§ **WHAT THE TASK ASKS**
The listing that follows should be copied in full, exactly as written.
══ RECORDS PROVIDED ══
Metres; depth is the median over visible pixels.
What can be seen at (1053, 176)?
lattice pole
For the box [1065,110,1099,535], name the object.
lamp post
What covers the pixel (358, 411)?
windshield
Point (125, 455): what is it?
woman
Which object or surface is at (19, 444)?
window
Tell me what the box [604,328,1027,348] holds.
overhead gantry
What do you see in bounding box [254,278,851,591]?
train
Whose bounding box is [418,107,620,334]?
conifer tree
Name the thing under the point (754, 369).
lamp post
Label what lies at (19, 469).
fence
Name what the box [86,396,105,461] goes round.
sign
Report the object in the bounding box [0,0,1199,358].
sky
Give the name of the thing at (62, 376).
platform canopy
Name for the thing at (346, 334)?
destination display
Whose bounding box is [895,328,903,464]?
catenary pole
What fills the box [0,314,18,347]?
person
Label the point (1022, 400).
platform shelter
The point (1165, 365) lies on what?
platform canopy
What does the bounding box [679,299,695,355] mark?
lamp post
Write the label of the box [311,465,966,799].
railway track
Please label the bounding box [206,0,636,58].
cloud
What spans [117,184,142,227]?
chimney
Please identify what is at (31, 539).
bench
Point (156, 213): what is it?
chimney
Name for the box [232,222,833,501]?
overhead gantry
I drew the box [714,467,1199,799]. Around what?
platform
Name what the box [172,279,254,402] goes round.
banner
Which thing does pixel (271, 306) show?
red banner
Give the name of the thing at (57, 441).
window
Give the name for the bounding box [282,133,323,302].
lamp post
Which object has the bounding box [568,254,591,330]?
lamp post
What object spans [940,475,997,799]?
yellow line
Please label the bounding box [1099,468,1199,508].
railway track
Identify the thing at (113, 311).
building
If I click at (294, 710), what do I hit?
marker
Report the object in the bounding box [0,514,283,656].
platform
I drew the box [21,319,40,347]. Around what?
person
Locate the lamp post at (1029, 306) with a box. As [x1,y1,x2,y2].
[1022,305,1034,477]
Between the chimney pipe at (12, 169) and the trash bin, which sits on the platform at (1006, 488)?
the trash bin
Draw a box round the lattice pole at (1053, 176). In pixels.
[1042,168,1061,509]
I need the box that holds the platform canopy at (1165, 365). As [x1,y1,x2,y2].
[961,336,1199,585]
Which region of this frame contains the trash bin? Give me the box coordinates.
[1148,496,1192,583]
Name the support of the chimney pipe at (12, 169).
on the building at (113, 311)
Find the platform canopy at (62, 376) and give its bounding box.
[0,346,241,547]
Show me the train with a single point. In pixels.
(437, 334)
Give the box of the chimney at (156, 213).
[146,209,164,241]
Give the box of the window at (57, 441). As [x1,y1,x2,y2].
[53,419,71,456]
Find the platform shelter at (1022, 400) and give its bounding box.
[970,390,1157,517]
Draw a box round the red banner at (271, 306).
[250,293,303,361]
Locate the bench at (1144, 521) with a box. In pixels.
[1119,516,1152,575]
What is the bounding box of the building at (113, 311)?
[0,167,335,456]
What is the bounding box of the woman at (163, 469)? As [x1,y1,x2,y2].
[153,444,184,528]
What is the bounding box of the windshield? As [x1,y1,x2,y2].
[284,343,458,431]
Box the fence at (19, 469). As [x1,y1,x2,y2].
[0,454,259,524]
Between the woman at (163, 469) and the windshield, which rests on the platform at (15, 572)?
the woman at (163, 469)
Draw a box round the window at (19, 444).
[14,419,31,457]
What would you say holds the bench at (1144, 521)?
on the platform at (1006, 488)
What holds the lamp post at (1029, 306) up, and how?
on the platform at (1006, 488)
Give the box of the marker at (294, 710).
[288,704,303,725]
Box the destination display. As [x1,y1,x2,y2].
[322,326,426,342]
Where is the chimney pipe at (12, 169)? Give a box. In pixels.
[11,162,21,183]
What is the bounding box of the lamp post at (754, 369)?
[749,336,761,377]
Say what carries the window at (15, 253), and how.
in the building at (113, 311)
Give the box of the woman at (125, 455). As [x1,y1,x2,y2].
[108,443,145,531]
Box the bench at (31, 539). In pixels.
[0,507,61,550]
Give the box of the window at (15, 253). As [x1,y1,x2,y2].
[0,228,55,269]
═══
§ **RESULT**
Metres; depth is the median over visible pixels.
What can be seen at (1053, 176)?
lattice pole
For the box [1065,110,1099,535], name the object.
lamp post
What covers the pixel (358, 411)?
windshield
Point (125, 455): what is it?
woman
Which object or surface is at (19, 444)?
window
Tell me what the box [604,328,1027,348] holds.
overhead gantry
What do you see in bounding box [254,278,851,591]?
train
Whose bounding box is [418,107,620,334]?
conifer tree
Name the thing under the point (754, 369).
lamp post
Label what lies at (19, 469).
fence
Name what the box [86,396,105,461] goes round.
sign
Report the object in the bounding box [0,0,1199,358].
sky
Give the name of the thing at (62, 376).
platform canopy
Name for the thing at (346, 334)?
destination display
Whose bounding box is [895,328,903,464]?
catenary pole
What fills the box [0,314,18,347]?
person
Label the point (1022, 400).
platform shelter
The point (1165, 365) lies on what?
platform canopy
What does the bounding box [679,299,695,355] mark?
lamp post
Write the label of the box [311,465,966,799].
railway track
Please label the bounding box [206,0,636,58].
cloud
What spans [117,184,142,227]?
chimney
Please identify what is at (31, 539).
bench
Point (156, 213): what is it?
chimney
Name for the box [232,222,833,501]?
overhead gantry
I drew the box [714,467,1199,799]. Around what?
platform
Name what the box [172,279,254,402] goes round.
banner
Which thing does pixel (271, 306) show?
red banner
Give the name of the thing at (57, 441).
window
Give the name for the bounding box [282,133,323,302].
lamp post
Which object has the bounding box [568,254,591,330]?
lamp post
What object spans [940,475,997,799]?
yellow line
Please label the bounding box [1099,468,1199,508].
railway track
Identify the thing at (113, 311).
building
If I click at (294, 710), what do I hit?
marker
Report the object in the bounding box [0,514,283,656].
platform
I drew the box [21,319,40,347]. Around what?
person
Locate the lamp post at (1029, 306) with a box. As [x1,y1,x2,y2].
[1022,305,1034,477]
Between the chimney pipe at (12, 169) and the trash bin, which sits on the platform at (1006, 488)?
the trash bin
Draw a box round the lattice pole at (1053, 176). In pixels.
[1042,168,1061,509]
I need the box that holds the platform canopy at (1165, 365). As [x1,y1,x2,y2].
[961,336,1199,585]
Which region of this frame contains the trash bin? Give me the box coordinates.
[1148,496,1192,583]
Name the support of the chimney pipe at (12, 169).
on the building at (113, 311)
Find the platform canopy at (62, 376) and give its bounding box.
[0,346,241,547]
Show me the train with a single point. In pixels.
(437, 334)
Give the box of the chimney at (156, 213).
[146,209,164,241]
Give the box of the window at (57, 441). As [x1,y1,x2,y2].
[53,419,71,456]
Find the platform shelter at (1022, 400) and give its bounding box.
[970,390,1157,517]
Draw a box round the red banner at (271, 306).
[250,293,303,361]
Locate the bench at (1144, 521) with a box. In pixels.
[1119,516,1152,575]
What is the bounding box of the building at (113, 311)?
[0,167,335,456]
What is the bounding box of the woman at (163, 469)? As [x1,y1,x2,y2].
[153,444,184,528]
What is the bounding box of the windshield? As [x1,y1,x2,y2].
[284,343,458,431]
Box the fence at (19, 469). As [x1,y1,x2,y2].
[0,454,259,524]
Between the woman at (163, 469) and the windshield, which rests on the platform at (15, 572)?
the woman at (163, 469)
Draw a box round the window at (19, 444).
[14,419,31,457]
What would you say holds the bench at (1144, 521)?
on the platform at (1006, 488)
What holds the lamp post at (1029, 306) up, and how?
on the platform at (1006, 488)
Give the box of the marker at (294, 710).
[288,704,303,725]
Box the destination display. As [x1,y1,x2,y2].
[322,326,426,342]
Where is the chimney pipe at (12, 169)? Give a box. In pixels.
[11,162,21,183]
What is the bounding box of the lamp post at (754, 369)?
[749,336,761,377]
Say what carries the window at (15, 253), and how.
in the building at (113, 311)
Give the box of the woman at (125, 455). As [x1,y1,x2,y2].
[108,443,145,531]
Box the bench at (31, 539). In pixels.
[0,507,61,550]
Give the box of the window at (15, 253). As [x1,y1,x2,y2].
[0,228,55,269]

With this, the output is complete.